» **WHAT YOU HAVE TO DO**
Copy each line below word for word and drop every image.

_____

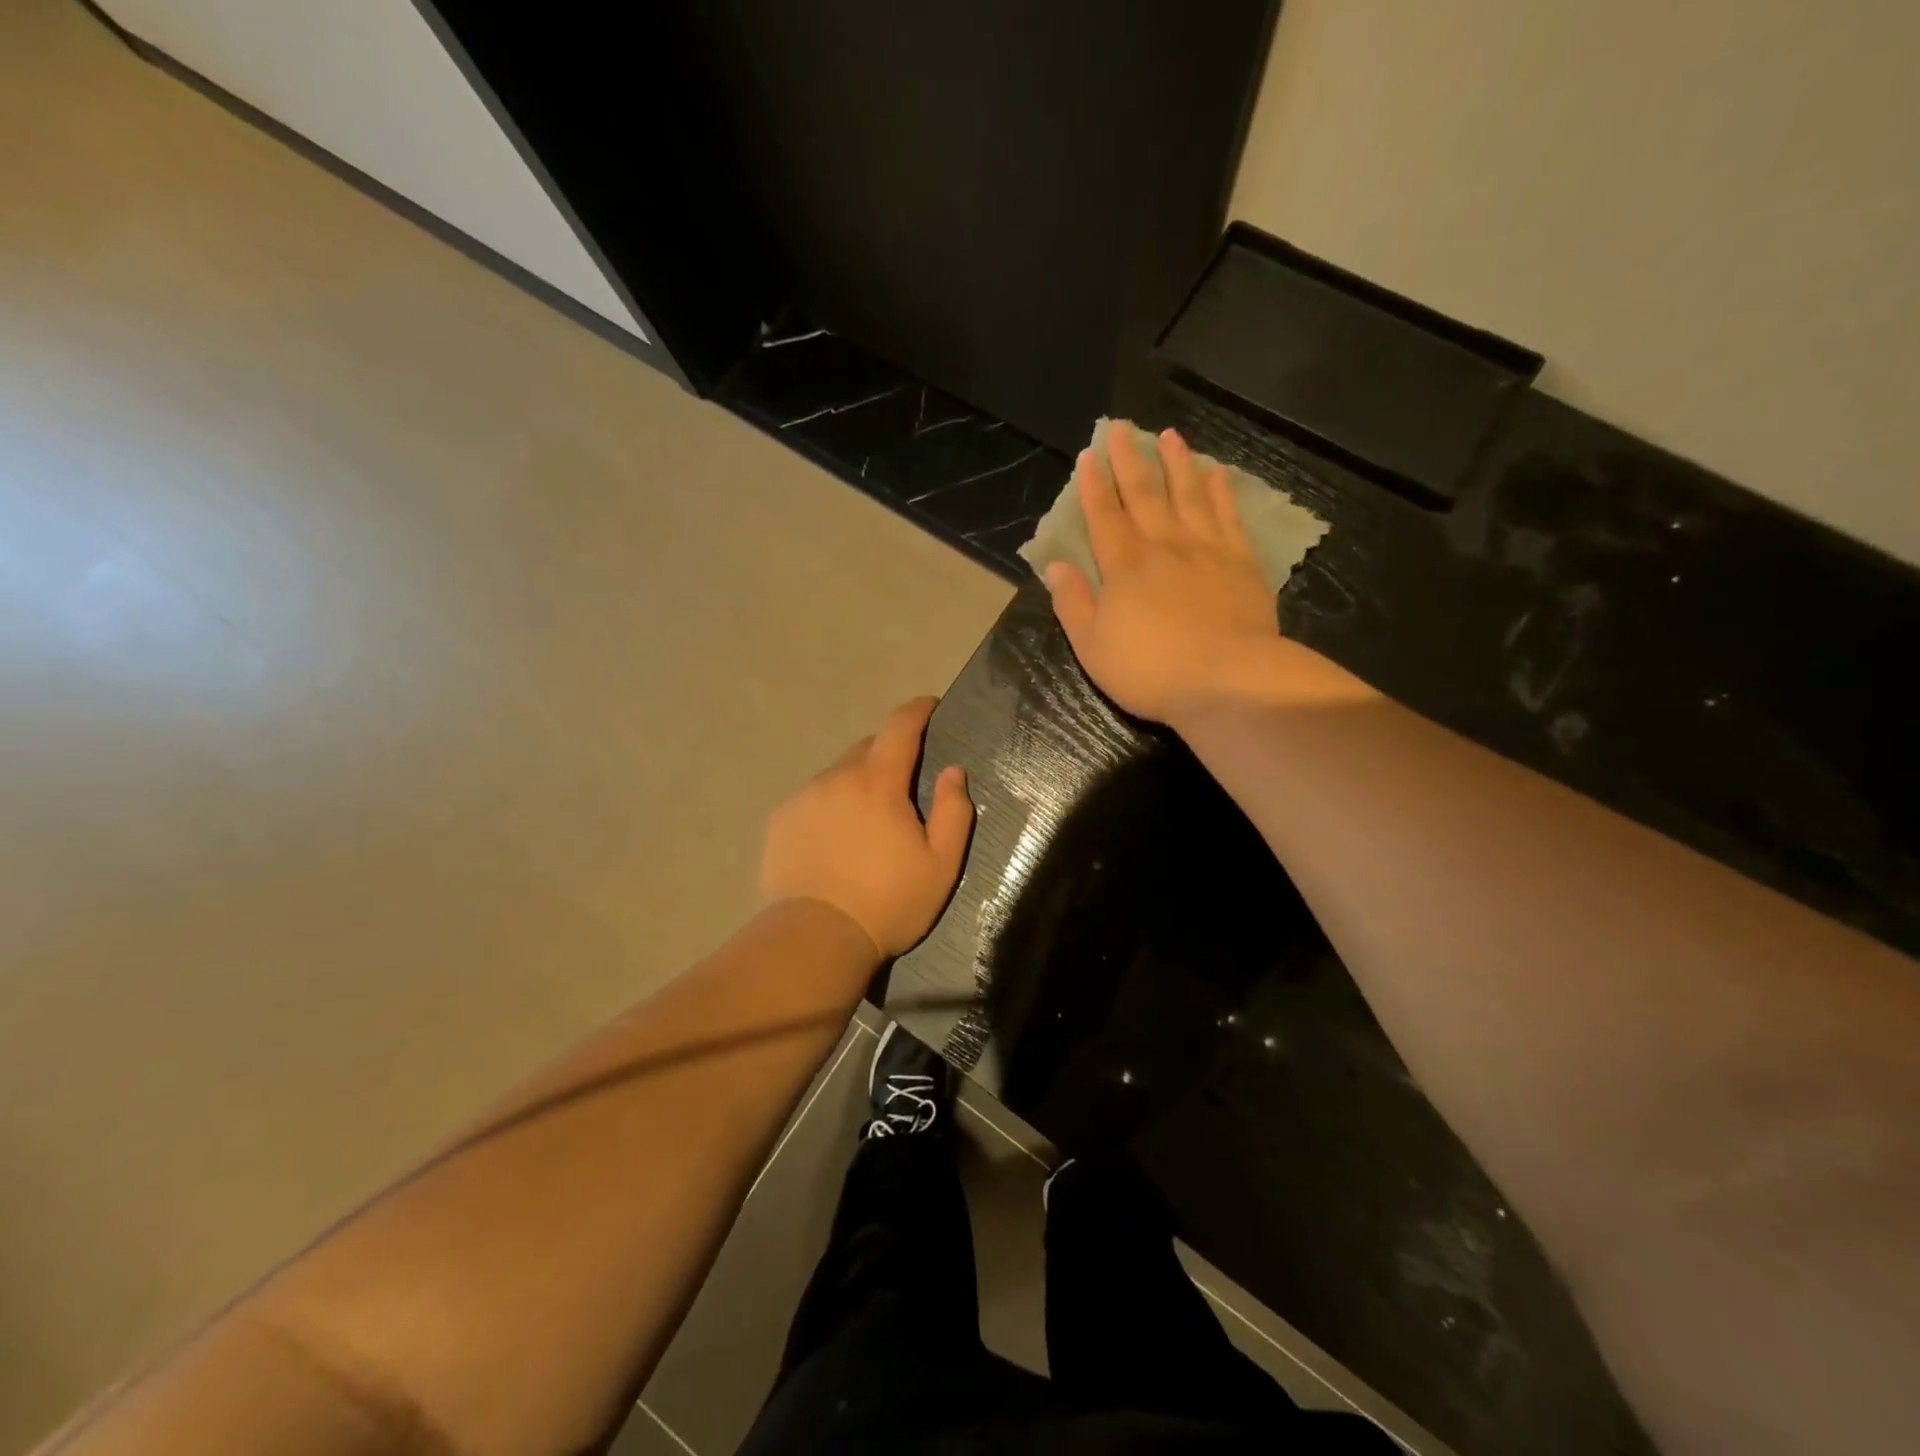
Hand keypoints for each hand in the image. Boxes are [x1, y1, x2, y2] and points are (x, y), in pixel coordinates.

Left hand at [760, 696, 975, 958]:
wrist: (815, 938)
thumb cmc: (888, 902)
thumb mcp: (941, 864)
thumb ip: (954, 811)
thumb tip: (954, 771)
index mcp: (879, 782)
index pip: (900, 725)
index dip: (918, 710)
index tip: (930, 706)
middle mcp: (837, 777)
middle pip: (867, 749)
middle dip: (888, 755)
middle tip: (902, 789)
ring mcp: (803, 797)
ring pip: (837, 774)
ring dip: (857, 784)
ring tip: (865, 824)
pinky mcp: (781, 821)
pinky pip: (813, 799)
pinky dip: (829, 806)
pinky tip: (834, 841)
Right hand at [1043, 426, 1278, 723]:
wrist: (1227, 679)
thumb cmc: (1150, 670)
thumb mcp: (1093, 646)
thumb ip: (1073, 603)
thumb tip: (1057, 566)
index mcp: (1123, 567)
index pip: (1103, 516)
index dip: (1093, 486)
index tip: (1089, 455)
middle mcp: (1163, 546)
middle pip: (1144, 494)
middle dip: (1129, 460)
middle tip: (1122, 428)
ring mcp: (1206, 551)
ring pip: (1189, 495)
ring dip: (1177, 464)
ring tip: (1170, 436)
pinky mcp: (1241, 563)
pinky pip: (1229, 518)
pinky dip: (1222, 493)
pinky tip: (1218, 474)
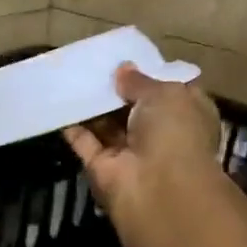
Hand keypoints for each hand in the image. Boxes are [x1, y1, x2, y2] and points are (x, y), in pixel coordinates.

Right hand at [63, 62, 223, 214]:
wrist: (157, 187)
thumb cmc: (174, 132)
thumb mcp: (164, 93)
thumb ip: (140, 81)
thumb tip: (122, 69)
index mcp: (186, 116)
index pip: (168, 93)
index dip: (150, 77)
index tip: (128, 60)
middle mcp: (159, 135)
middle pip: (133, 109)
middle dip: (116, 90)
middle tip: (94, 64)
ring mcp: (129, 153)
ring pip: (107, 125)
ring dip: (93, 104)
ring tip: (73, 75)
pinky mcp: (102, 167)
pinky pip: (84, 142)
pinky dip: (72, 125)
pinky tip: (60, 101)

_____

» **FINISHED TASK**
Hand keypoints for each hand in the image. Boxes are [x1, y1, x2, y2] and points are (x, y), in pixel coordinates.

Left hand at [760, 696, 975, 958]:
wrist: (815, 938)
thumb cmc: (888, 902)
thumb mcp: (941, 864)
thumb ip: (954, 811)
thumb tip: (954, 771)
index mcp: (879, 782)
index pip: (900, 725)
index dip: (918, 710)
index tip: (930, 706)
middle mcp: (837, 777)
middle pip: (867, 749)
middle dip: (888, 755)
middle tip: (902, 789)
ring mcp: (803, 797)
ring pip: (837, 774)
ring dip: (857, 784)
ring tip: (865, 824)
pinky mcp: (781, 821)
pinky pip: (813, 799)
pinky dip: (829, 806)
pinky tip: (834, 841)
Right hand at [1043, 426, 1278, 723]:
wrist: (1227, 679)
thumb cmc: (1150, 670)
thumb mcp: (1093, 646)
thumb ip: (1073, 603)
thumb tip: (1057, 566)
index mcp: (1123, 567)
index pip: (1103, 516)
index dip: (1093, 486)
index tip: (1089, 455)
middle mcp: (1163, 546)
middle pip: (1144, 494)
middle dip: (1129, 460)
middle tip: (1122, 428)
ring mcp: (1206, 551)
ring pip: (1189, 495)
ring dip: (1177, 464)
ring tip: (1170, 436)
pinky mcp: (1241, 563)
pinky pip: (1229, 518)
pinky dip: (1222, 493)
pinky tip: (1218, 474)
Hand keypoints for each hand in the image. Boxes are [x1, y1, x2, y2] and points are (x, y), in pixel coordinates.

Right hand at [63, 62, 223, 214]:
wrist: (157, 187)
thumb cmc: (174, 132)
thumb mcp: (164, 93)
thumb ip: (140, 81)
thumb tip: (122, 69)
index mcp: (186, 116)
index pip: (168, 93)
index dip: (150, 77)
index tip: (128, 60)
middle mcp: (159, 135)
middle pip: (133, 109)
middle dip: (116, 90)
middle tip: (94, 64)
ring mcp: (129, 153)
ring pip: (107, 125)
ring dip: (93, 104)
ring tip: (73, 75)
pinky mcp: (102, 167)
pinky pip: (84, 142)
pinky dip: (72, 125)
pinky tip: (60, 101)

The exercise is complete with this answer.